If you are finding it difficult to eat meals you can get a prescription from your GP for special drinks that provide extra nutrition. You can also talk to your specialist team if you are having problems eating a balanced diet or if you are losing weight. They may be able to refer you to an oncology dietitian who can give you advice that is specific to your needs.

Feeling and being sick

Chemotherapy drugs can make you feel sick during treatment. There are many anti-sickness drugs (anti-emetics) that can help to control this. These can be taken as injections into the vein, or tablets just before each chemotherapy treatment. You can also take some anti-sickness tablets home with you. It is important to take them as directed by your doctor before meals.

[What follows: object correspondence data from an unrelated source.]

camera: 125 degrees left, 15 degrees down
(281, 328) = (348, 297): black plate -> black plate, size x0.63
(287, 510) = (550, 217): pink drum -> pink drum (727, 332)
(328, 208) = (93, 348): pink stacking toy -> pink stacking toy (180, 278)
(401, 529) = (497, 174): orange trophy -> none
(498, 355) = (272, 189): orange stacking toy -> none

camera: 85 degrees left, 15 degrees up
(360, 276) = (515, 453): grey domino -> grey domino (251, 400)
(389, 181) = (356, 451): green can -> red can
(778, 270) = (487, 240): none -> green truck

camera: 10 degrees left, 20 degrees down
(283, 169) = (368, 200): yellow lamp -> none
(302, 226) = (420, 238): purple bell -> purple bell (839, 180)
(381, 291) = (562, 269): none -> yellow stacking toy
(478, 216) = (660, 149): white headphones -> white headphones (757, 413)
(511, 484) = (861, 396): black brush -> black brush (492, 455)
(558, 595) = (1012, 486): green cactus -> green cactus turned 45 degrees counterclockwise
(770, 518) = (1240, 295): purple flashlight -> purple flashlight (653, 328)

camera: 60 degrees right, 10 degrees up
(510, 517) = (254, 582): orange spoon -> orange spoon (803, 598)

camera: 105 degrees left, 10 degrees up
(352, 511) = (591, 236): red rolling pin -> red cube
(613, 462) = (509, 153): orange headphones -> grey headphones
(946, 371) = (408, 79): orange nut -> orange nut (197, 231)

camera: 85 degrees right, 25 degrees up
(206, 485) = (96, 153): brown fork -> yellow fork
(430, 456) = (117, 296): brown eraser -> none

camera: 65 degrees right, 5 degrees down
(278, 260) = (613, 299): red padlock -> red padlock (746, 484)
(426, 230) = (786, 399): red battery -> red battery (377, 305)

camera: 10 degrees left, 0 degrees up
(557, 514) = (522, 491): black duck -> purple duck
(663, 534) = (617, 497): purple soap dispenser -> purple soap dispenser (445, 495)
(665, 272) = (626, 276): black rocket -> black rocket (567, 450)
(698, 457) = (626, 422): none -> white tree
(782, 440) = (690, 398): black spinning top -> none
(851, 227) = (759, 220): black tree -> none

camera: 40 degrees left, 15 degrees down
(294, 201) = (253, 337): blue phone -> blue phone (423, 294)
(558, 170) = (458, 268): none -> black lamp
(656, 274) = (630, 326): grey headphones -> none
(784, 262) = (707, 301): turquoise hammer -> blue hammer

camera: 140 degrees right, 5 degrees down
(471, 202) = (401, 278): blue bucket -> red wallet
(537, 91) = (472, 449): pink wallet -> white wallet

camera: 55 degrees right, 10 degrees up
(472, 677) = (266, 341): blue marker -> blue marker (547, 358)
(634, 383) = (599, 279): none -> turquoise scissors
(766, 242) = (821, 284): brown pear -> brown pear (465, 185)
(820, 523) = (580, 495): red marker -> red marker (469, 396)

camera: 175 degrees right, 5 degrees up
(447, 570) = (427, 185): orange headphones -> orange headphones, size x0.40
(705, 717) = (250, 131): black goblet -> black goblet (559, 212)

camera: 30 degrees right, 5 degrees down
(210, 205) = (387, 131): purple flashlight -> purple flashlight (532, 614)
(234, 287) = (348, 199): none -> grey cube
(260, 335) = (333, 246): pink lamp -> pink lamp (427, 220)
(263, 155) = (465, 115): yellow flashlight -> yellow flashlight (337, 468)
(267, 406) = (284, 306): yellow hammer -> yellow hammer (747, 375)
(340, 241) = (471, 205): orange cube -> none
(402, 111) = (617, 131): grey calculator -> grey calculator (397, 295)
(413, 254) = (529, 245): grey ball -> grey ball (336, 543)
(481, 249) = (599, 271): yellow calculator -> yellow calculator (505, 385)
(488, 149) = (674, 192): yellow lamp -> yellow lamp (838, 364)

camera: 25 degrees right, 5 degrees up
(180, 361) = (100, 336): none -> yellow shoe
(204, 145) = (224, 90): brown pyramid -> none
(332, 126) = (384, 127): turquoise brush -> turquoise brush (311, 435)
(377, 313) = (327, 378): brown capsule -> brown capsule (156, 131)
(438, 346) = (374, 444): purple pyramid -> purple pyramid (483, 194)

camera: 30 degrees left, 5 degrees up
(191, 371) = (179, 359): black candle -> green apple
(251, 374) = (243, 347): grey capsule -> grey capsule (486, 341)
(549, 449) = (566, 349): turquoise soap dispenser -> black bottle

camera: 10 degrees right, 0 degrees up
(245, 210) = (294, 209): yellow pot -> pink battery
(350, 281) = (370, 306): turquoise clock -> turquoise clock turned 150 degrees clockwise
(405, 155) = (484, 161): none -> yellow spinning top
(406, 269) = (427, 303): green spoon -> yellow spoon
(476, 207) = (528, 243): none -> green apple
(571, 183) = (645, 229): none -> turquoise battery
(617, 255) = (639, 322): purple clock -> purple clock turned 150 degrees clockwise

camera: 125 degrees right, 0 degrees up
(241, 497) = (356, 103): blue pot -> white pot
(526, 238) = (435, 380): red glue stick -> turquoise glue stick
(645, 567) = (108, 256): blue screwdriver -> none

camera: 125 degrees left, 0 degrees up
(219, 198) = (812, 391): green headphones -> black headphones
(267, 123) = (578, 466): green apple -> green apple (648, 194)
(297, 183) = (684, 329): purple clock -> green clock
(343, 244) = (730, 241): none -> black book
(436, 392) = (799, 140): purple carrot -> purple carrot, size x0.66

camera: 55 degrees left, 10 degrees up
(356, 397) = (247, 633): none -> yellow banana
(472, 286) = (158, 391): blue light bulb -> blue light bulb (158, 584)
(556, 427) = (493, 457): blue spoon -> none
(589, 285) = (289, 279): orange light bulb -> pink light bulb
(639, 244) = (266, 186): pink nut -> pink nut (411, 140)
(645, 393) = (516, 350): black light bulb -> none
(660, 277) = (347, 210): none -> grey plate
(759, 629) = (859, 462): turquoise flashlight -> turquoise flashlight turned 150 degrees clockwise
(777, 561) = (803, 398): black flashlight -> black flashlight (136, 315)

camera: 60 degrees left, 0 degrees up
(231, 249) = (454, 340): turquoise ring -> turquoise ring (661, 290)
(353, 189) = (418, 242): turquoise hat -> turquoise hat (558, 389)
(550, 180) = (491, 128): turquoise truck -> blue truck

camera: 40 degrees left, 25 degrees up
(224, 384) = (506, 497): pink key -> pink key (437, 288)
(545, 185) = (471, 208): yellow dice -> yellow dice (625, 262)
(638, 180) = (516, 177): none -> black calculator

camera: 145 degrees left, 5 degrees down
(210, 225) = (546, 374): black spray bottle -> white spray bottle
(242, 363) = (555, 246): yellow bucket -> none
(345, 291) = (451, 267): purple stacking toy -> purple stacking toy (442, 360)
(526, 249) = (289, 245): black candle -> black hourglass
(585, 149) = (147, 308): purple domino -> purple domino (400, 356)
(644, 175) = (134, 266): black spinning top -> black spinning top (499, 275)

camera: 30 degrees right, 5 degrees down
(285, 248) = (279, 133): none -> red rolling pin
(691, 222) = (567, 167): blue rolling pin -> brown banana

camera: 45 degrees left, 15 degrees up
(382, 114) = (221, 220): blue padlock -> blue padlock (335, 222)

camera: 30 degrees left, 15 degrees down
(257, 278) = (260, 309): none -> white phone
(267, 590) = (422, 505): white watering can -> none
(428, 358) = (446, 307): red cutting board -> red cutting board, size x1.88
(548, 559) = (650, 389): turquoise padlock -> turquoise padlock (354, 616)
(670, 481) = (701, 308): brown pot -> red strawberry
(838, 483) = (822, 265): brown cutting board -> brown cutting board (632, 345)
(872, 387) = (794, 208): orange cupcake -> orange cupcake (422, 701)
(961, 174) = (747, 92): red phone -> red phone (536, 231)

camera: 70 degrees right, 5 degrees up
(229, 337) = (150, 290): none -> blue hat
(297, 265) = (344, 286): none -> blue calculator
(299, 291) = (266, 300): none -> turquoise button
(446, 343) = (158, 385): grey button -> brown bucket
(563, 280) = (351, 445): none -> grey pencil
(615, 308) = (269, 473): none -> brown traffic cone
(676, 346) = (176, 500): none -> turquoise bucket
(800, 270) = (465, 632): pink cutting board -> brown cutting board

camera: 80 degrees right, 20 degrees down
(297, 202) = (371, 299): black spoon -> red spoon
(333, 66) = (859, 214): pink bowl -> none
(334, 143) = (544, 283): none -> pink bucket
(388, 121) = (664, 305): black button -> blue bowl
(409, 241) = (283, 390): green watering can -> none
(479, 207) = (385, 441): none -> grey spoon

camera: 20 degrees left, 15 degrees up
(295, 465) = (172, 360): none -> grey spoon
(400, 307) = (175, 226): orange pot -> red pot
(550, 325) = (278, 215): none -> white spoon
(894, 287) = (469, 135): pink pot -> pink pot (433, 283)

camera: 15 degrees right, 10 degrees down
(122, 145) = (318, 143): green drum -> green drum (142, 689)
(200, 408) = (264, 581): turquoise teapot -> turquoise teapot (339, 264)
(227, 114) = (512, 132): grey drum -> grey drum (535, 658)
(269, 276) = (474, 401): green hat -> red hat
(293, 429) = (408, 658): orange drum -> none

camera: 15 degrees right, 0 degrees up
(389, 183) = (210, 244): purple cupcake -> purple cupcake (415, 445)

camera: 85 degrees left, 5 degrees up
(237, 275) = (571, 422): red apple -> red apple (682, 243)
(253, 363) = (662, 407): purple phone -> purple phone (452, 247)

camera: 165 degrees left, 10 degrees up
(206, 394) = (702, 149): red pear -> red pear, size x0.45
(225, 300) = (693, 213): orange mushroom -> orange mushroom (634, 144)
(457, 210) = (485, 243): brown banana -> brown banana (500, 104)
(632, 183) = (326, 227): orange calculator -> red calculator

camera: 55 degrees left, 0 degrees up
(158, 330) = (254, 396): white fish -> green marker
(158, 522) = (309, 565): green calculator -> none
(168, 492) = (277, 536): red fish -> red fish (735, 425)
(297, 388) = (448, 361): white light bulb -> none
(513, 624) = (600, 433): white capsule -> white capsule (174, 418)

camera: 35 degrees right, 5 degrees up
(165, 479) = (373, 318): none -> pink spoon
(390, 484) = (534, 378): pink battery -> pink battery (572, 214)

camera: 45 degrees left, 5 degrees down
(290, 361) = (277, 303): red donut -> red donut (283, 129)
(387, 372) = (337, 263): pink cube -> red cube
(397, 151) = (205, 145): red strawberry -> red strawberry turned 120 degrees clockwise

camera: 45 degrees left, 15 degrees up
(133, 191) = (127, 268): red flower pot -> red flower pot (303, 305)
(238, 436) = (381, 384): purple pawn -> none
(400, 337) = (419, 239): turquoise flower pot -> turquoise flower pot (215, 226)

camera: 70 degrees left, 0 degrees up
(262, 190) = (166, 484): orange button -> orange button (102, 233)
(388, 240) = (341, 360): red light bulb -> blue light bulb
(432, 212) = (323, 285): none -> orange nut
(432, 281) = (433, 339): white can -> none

If the smell of food is putting you off eating, try to avoid strong smelling foods. If possible you could also ask someone to prepare and cook your meals for you. Let your specialist team or GP know if you continue to experience nausea or vomiting.

Other possible side effects

Each individual chemotherapy drug may also have its own particular side effects. For example, docetaxel causes fluid retention (oedema) in about seven per cent of men (seven out of every 100 men). This means that your hands and feet may swell and you may gain some weight.

If you are having treatment with mitoxantrone, your urine may become a green/blue colour for 24 hours after each treatment.

You may feel a bit down during your treatment. Some people say that they feel sad and negative at certain times during their chemotherapy. This is natural and usually only lasts a short time. However, if you continue to feel very low after your treatment is over you should let your medical team know. You may have depression which is very different to just feeling sad. Do not be afraid to let people know how you are feeling as there are things that can be done to help treat depression.